▶ **Given entries**
^^^^
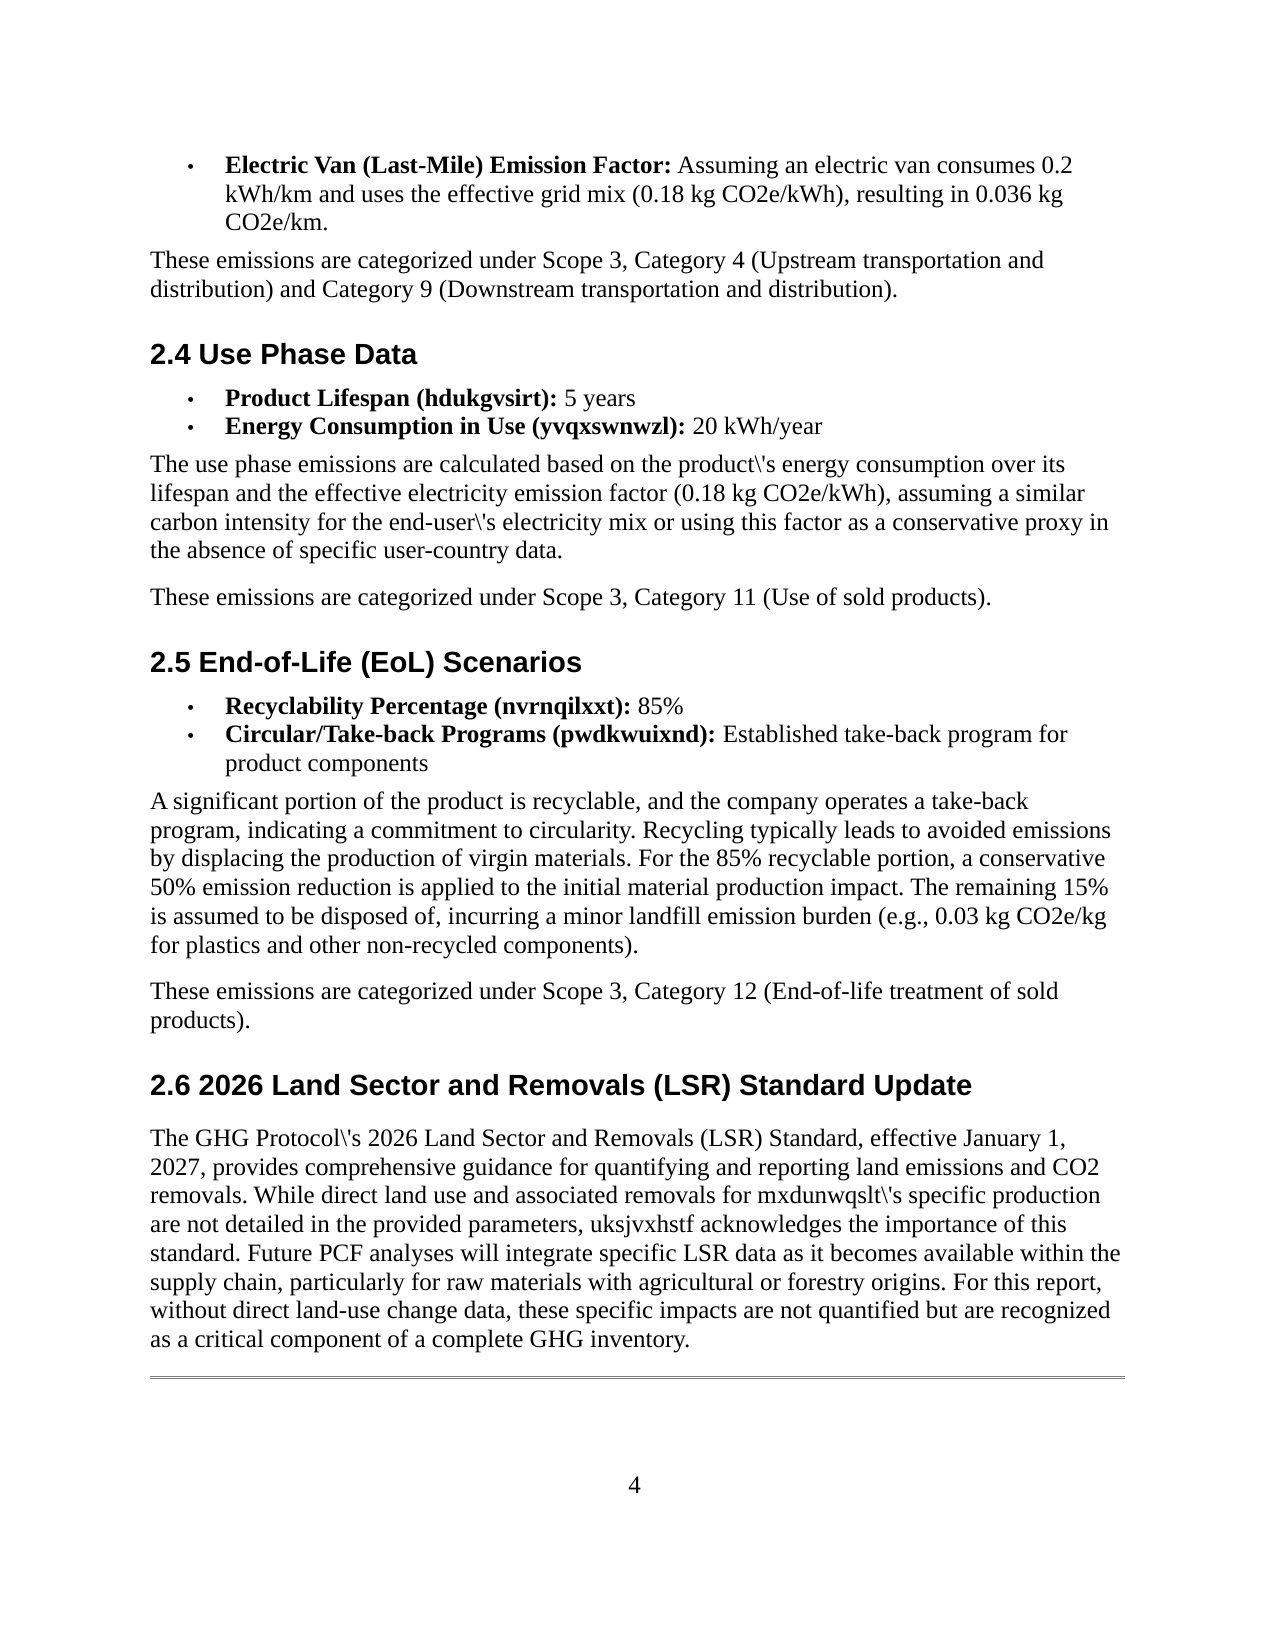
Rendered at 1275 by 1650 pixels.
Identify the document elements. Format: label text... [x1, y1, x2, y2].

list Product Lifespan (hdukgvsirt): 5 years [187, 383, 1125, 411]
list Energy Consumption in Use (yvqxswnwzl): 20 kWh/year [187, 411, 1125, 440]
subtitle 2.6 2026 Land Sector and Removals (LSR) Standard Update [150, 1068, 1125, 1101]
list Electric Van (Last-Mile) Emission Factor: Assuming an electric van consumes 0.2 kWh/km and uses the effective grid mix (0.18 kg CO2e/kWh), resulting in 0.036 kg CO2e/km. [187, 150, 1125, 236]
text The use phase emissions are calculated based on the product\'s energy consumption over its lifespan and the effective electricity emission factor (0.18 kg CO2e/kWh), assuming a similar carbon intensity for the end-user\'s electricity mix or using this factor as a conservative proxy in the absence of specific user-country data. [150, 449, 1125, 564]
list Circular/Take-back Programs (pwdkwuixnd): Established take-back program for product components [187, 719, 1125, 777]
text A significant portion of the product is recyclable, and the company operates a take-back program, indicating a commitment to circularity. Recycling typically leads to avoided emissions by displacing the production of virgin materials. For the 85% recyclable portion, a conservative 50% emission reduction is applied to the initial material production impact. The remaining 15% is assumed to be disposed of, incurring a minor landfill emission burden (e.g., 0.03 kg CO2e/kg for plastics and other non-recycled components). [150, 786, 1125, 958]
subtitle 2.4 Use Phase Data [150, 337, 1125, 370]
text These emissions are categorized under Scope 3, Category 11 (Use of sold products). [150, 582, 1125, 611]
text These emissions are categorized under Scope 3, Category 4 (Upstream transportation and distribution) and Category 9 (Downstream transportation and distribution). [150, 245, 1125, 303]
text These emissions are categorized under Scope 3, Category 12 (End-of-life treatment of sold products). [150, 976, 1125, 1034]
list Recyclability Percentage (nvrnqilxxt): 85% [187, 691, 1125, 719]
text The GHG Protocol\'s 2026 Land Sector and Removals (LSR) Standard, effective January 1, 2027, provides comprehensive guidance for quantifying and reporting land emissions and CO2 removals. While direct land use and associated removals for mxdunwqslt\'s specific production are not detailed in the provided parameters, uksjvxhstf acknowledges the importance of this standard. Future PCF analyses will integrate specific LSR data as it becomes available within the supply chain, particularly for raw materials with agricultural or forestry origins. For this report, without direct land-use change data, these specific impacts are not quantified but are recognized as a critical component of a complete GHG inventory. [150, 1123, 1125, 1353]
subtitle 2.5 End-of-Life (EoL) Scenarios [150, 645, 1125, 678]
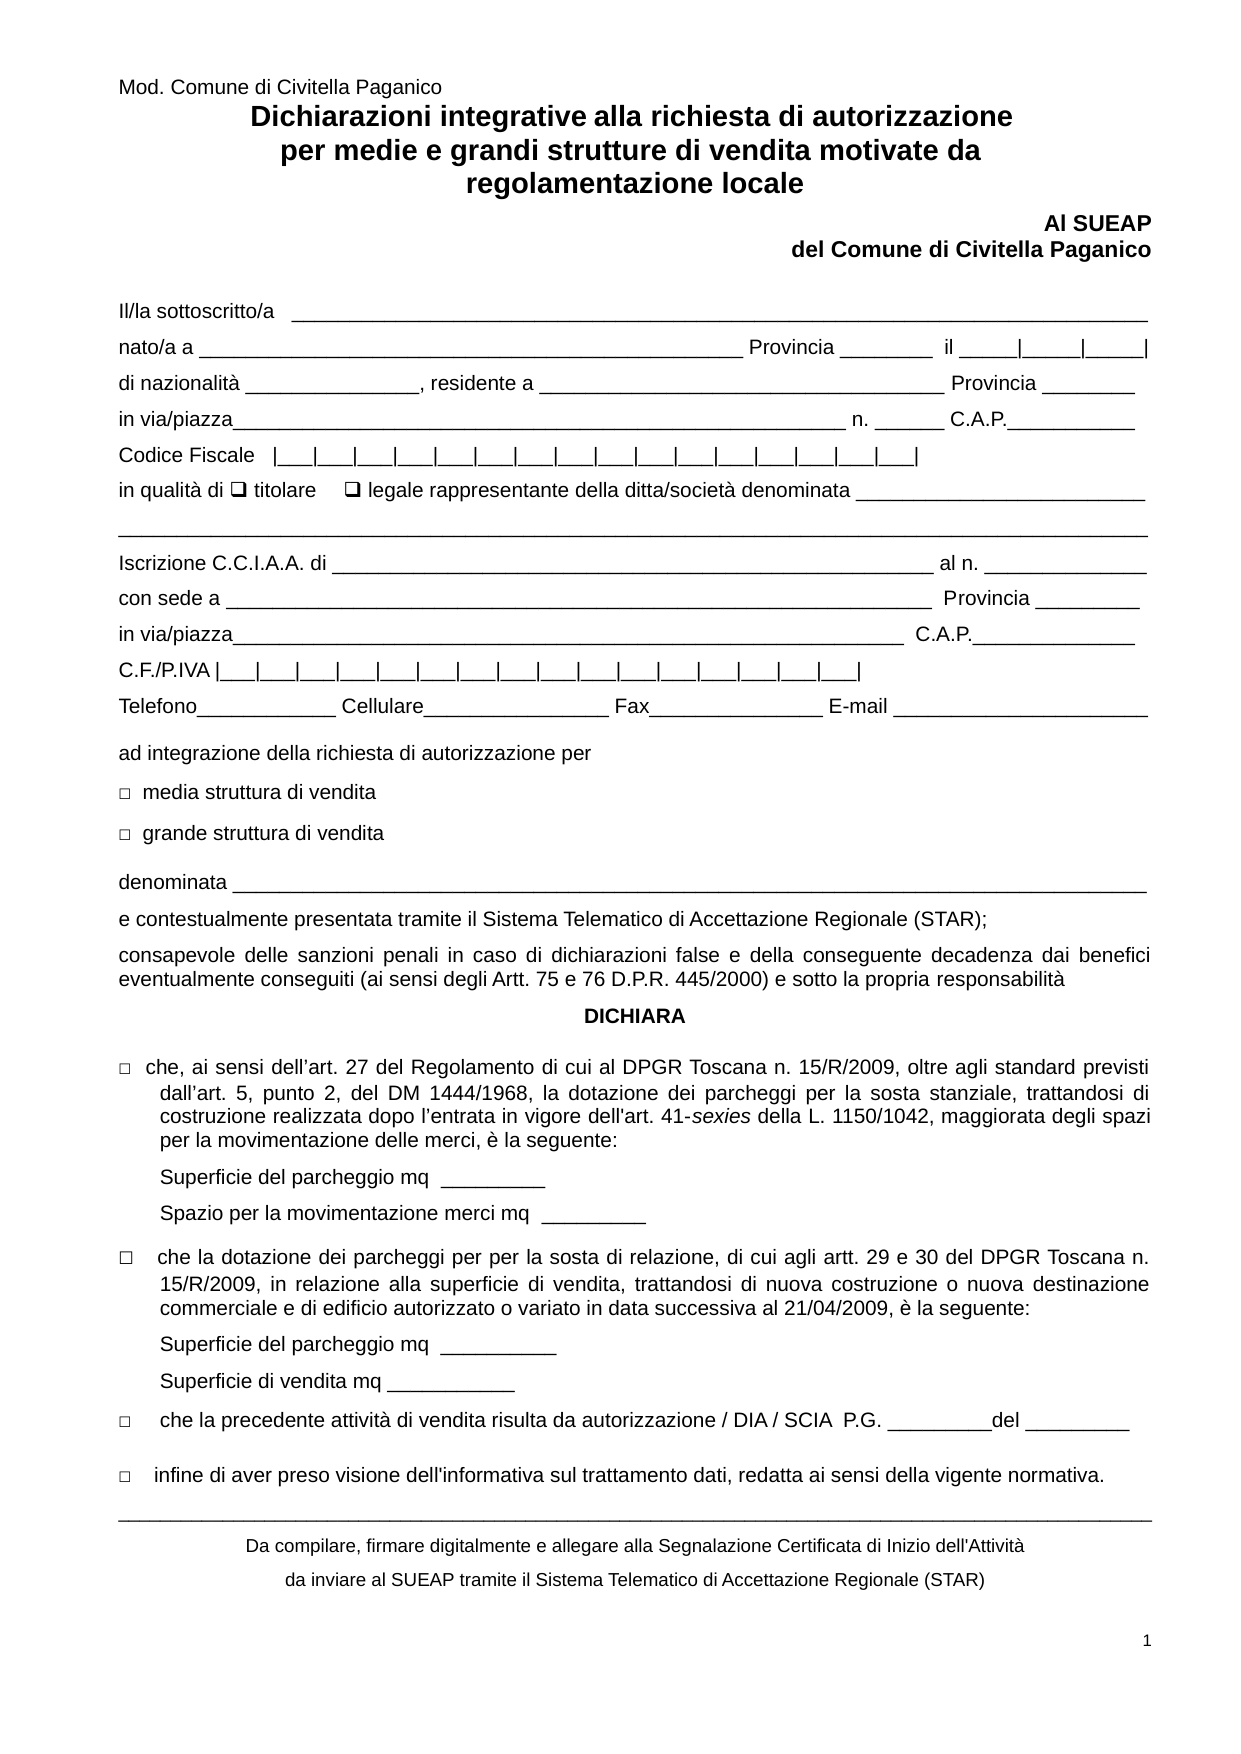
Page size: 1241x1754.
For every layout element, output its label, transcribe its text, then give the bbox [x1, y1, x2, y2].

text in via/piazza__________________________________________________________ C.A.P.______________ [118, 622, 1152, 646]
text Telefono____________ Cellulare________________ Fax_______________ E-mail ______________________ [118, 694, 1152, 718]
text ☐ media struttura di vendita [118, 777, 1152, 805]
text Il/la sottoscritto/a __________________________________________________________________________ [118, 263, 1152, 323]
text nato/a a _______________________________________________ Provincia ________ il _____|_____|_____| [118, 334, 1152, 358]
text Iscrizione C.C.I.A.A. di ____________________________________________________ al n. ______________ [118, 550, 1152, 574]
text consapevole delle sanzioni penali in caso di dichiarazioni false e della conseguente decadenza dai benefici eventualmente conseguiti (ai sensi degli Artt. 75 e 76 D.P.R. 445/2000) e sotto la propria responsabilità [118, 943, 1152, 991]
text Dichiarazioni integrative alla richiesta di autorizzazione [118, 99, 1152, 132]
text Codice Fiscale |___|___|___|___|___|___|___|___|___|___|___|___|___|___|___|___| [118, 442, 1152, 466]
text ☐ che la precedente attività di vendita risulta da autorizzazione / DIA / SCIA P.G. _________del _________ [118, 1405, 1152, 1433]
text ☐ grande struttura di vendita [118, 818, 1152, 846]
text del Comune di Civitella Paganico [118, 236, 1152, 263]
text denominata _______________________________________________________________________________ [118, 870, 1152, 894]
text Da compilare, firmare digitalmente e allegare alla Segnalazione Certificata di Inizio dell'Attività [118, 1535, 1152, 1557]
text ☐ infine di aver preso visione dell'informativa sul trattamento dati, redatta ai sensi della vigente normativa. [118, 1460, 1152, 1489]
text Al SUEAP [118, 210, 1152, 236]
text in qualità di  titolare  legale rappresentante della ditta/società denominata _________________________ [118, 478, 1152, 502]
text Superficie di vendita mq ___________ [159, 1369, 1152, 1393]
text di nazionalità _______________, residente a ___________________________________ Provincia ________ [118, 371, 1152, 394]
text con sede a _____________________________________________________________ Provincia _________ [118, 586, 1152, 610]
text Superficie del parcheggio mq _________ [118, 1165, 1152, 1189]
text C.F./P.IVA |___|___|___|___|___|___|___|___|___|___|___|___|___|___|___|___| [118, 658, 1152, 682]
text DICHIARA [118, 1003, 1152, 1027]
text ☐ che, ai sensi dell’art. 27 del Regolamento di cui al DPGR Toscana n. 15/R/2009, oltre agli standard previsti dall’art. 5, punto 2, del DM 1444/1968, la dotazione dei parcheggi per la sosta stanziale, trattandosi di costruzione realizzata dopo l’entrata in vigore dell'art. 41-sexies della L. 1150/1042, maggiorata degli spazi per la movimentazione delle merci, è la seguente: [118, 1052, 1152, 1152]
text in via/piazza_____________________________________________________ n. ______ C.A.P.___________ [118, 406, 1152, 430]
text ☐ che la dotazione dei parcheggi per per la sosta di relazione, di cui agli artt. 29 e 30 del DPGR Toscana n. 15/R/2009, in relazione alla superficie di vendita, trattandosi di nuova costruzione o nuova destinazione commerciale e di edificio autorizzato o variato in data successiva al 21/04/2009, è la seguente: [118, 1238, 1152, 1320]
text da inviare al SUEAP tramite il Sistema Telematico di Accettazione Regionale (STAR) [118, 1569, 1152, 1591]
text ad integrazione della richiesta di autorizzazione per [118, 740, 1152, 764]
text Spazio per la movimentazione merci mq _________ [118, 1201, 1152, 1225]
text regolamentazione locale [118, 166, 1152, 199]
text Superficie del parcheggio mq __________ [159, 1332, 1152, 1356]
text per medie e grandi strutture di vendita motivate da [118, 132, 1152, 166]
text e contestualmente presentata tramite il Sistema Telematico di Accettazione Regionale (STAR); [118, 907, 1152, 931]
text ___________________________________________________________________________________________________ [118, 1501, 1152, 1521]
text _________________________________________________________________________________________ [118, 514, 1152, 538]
^^^^
▶ **Stated exercise**
Reproduce all of the material above word for word, omitting the pictures.

▶ **The reply**
Rendered at 1275 by 1650 pixels.
Identify the document elements. Format: label text... [x1, y1, x2, y2].

list Product Lifespan (hdukgvsirt): 5 years [187, 383, 1125, 411]
list Energy Consumption in Use (yvqxswnwzl): 20 kWh/year [187, 411, 1125, 440]
subtitle 2.6 2026 Land Sector and Removals (LSR) Standard Update [150, 1068, 1125, 1101]
list Electric Van (Last-Mile) Emission Factor: Assuming an electric van consumes 0.2 kWh/km and uses the effective grid mix (0.18 kg CO2e/kWh), resulting in 0.036 kg CO2e/km. [187, 150, 1125, 236]
text The use phase emissions are calculated based on the product\'s energy consumption over its lifespan and the effective electricity emission factor (0.18 kg CO2e/kWh), assuming a similar carbon intensity for the end-user\'s electricity mix or using this factor as a conservative proxy in the absence of specific user-country data. [150, 449, 1125, 564]
list Circular/Take-back Programs (pwdkwuixnd): Established take-back program for product components [187, 719, 1125, 777]
text A significant portion of the product is recyclable, and the company operates a take-back program, indicating a commitment to circularity. Recycling typically leads to avoided emissions by displacing the production of virgin materials. For the 85% recyclable portion, a conservative 50% emission reduction is applied to the initial material production impact. The remaining 15% is assumed to be disposed of, incurring a minor landfill emission burden (e.g., 0.03 kg CO2e/kg for plastics and other non-recycled components). [150, 786, 1125, 958]
subtitle 2.4 Use Phase Data [150, 337, 1125, 370]
text These emissions are categorized under Scope 3, Category 11 (Use of sold products). [150, 582, 1125, 611]
text These emissions are categorized under Scope 3, Category 4 (Upstream transportation and distribution) and Category 9 (Downstream transportation and distribution). [150, 245, 1125, 303]
text These emissions are categorized under Scope 3, Category 12 (End-of-life treatment of sold products). [150, 976, 1125, 1034]
list Recyclability Percentage (nvrnqilxxt): 85% [187, 691, 1125, 719]
text The GHG Protocol\'s 2026 Land Sector and Removals (LSR) Standard, effective January 1, 2027, provides comprehensive guidance for quantifying and reporting land emissions and CO2 removals. While direct land use and associated removals for mxdunwqslt\'s specific production are not detailed in the provided parameters, uksjvxhstf acknowledges the importance of this standard. Future PCF analyses will integrate specific LSR data as it becomes available within the supply chain, particularly for raw materials with agricultural or forestry origins. For this report, without direct land-use change data, these specific impacts are not quantified but are recognized as a critical component of a complete GHG inventory. [150, 1123, 1125, 1353]
subtitle 2.5 End-of-Life (EoL) Scenarios [150, 645, 1125, 678]
Page size: 1241x1754.
For every layout element, output its label, transcribe its text, then give the bbox [x1, y1, x2, y2].

text in via/piazza__________________________________________________________ C.A.P.______________ [118, 622, 1152, 646]
text Telefono____________ Cellulare________________ Fax_______________ E-mail ______________________ [118, 694, 1152, 718]
text ☐ media struttura di vendita [118, 777, 1152, 805]
text Il/la sottoscritto/a __________________________________________________________________________ [118, 263, 1152, 323]
text nato/a a _______________________________________________ Provincia ________ il _____|_____|_____| [118, 334, 1152, 358]
text Iscrizione C.C.I.A.A. di ____________________________________________________ al n. ______________ [118, 550, 1152, 574]
text consapevole delle sanzioni penali in caso di dichiarazioni false e della conseguente decadenza dai benefici eventualmente conseguiti (ai sensi degli Artt. 75 e 76 D.P.R. 445/2000) e sotto la propria responsabilità [118, 943, 1152, 991]
text Dichiarazioni integrative alla richiesta di autorizzazione [118, 99, 1152, 132]
text Codice Fiscale |___|___|___|___|___|___|___|___|___|___|___|___|___|___|___|___| [118, 442, 1152, 466]
text ☐ che la precedente attività di vendita risulta da autorizzazione / DIA / SCIA P.G. _________del _________ [118, 1405, 1152, 1433]
text ☐ grande struttura di vendita [118, 818, 1152, 846]
text del Comune di Civitella Paganico [118, 236, 1152, 263]
text denominata _______________________________________________________________________________ [118, 870, 1152, 894]
text Da compilare, firmare digitalmente e allegare alla Segnalazione Certificata di Inizio dell'Attività [118, 1535, 1152, 1557]
text ☐ infine di aver preso visione dell'informativa sul trattamento dati, redatta ai sensi della vigente normativa. [118, 1460, 1152, 1489]
text Al SUEAP [118, 210, 1152, 236]
text in qualità di  titolare  legale rappresentante della ditta/società denominata _________________________ [118, 478, 1152, 502]
text Superficie di vendita mq ___________ [159, 1369, 1152, 1393]
text di nazionalità _______________, residente a ___________________________________ Provincia ________ [118, 371, 1152, 394]
text con sede a _____________________________________________________________ Provincia _________ [118, 586, 1152, 610]
text Superficie del parcheggio mq _________ [118, 1165, 1152, 1189]
text C.F./P.IVA |___|___|___|___|___|___|___|___|___|___|___|___|___|___|___|___| [118, 658, 1152, 682]
text DICHIARA [118, 1003, 1152, 1027]
text ☐ che, ai sensi dell’art. 27 del Regolamento di cui al DPGR Toscana n. 15/R/2009, oltre agli standard previsti dall’art. 5, punto 2, del DM 1444/1968, la dotazione dei parcheggi per la sosta stanziale, trattandosi di costruzione realizzata dopo l’entrata in vigore dell'art. 41-sexies della L. 1150/1042, maggiorata degli spazi per la movimentazione delle merci, è la seguente: [118, 1052, 1152, 1152]
text in via/piazza_____________________________________________________ n. ______ C.A.P.___________ [118, 406, 1152, 430]
text ☐ che la dotazione dei parcheggi per per la sosta di relazione, di cui agli artt. 29 e 30 del DPGR Toscana n. 15/R/2009, in relazione alla superficie di vendita, trattandosi di nuova costruzione o nuova destinazione commerciale e di edificio autorizzato o variato in data successiva al 21/04/2009, è la seguente: [118, 1238, 1152, 1320]
text da inviare al SUEAP tramite il Sistema Telematico di Accettazione Regionale (STAR) [118, 1569, 1152, 1591]
text ad integrazione della richiesta di autorizzazione per [118, 740, 1152, 764]
text Spazio per la movimentazione merci mq _________ [118, 1201, 1152, 1225]
text regolamentazione locale [118, 166, 1152, 199]
text Superficie del parcheggio mq __________ [159, 1332, 1152, 1356]
text per medie e grandi strutture di vendita motivate da [118, 132, 1152, 166]
text e contestualmente presentata tramite il Sistema Telematico di Accettazione Regionale (STAR); [118, 907, 1152, 931]
text ___________________________________________________________________________________________________ [118, 1501, 1152, 1521]
text _________________________________________________________________________________________ [118, 514, 1152, 538]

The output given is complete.